The problem:
Your task is to transcribe, without alteration, the lines from the top of the material below through the line bearing "histopathology image of", inclusive.

Data provided:
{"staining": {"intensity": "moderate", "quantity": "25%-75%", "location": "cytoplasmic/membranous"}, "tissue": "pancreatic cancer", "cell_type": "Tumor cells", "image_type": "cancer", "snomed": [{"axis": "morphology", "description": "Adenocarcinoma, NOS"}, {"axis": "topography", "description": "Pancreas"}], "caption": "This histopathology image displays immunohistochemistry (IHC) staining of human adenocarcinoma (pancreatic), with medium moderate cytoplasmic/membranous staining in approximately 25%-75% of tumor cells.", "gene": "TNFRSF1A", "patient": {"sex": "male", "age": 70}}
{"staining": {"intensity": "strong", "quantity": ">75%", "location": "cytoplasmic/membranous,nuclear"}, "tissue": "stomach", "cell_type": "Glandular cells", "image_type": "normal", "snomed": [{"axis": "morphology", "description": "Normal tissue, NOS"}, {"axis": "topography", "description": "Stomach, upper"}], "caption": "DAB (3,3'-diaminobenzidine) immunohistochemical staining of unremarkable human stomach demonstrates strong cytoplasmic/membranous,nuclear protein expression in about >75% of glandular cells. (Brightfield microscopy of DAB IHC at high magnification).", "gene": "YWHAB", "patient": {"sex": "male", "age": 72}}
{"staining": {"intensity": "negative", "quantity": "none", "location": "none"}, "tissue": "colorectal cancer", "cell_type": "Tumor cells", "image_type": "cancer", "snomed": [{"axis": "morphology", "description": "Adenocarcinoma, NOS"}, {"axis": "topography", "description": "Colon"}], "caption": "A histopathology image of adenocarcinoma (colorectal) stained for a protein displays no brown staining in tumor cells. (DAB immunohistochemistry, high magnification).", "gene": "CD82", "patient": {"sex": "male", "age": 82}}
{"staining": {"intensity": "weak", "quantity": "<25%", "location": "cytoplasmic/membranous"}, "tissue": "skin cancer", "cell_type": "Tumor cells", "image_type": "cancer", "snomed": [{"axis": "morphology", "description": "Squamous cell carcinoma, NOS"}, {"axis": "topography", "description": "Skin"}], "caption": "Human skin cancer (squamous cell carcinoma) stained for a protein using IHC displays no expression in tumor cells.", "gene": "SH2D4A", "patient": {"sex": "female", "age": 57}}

Response to this task:
{"staining": {"intensity": "moderate", "quantity": "25%-75%", "location": "cytoplasmic/membranous"}, "tissue": "pancreatic cancer", "cell_type": "Tumor cells", "image_type": "cancer", "snomed": [{"axis": "morphology", "description": "Adenocarcinoma, NOS"}, {"axis": "topography", "description": "Pancreas"}], "caption": "This histopathology image displays immunohistochemistry (IHC) staining of human adenocarcinoma (pancreatic), with medium moderate cytoplasmic/membranous staining in approximately 25%-75% of tumor cells.", "gene": "TNFRSF1A", "patient": {"sex": "male", "age": 70}}
{"staining": {"intensity": "strong", "quantity": ">75%", "location": "cytoplasmic/membranous,nuclear"}, "tissue": "stomach", "cell_type": "Glandular cells", "image_type": "normal", "snomed": [{"axis": "morphology", "description": "Normal tissue, NOS"}, {"axis": "topography", "description": "Stomach, upper"}], "caption": "DAB (3,3'-diaminobenzidine) immunohistochemical staining of unremarkable human stomach demonstrates strong cytoplasmic/membranous,nuclear protein expression in about >75% of glandular cells. (Brightfield microscopy of DAB IHC at high magnification).", "gene": "YWHAB", "patient": {"sex": "male", "age": 72}}
{"staining": {"intensity": "negative", "quantity": "none", "location": "none"}, "tissue": "colorectal cancer", "cell_type": "Tumor cells", "image_type": "cancer", "snomed": [{"axis": "morphology", "description": "Adenocarcinoma, NOS"}, {"axis": "topography", "description": "Colon"}], "caption": "A histopathology image of adenocarcinoma (colorectal) stained for a protein displays no brown staining in tumor cells. (DAB immunohistochemistry, high magnification).", "gene": "CD82", "patient": {"sex": "male", "age": 82}}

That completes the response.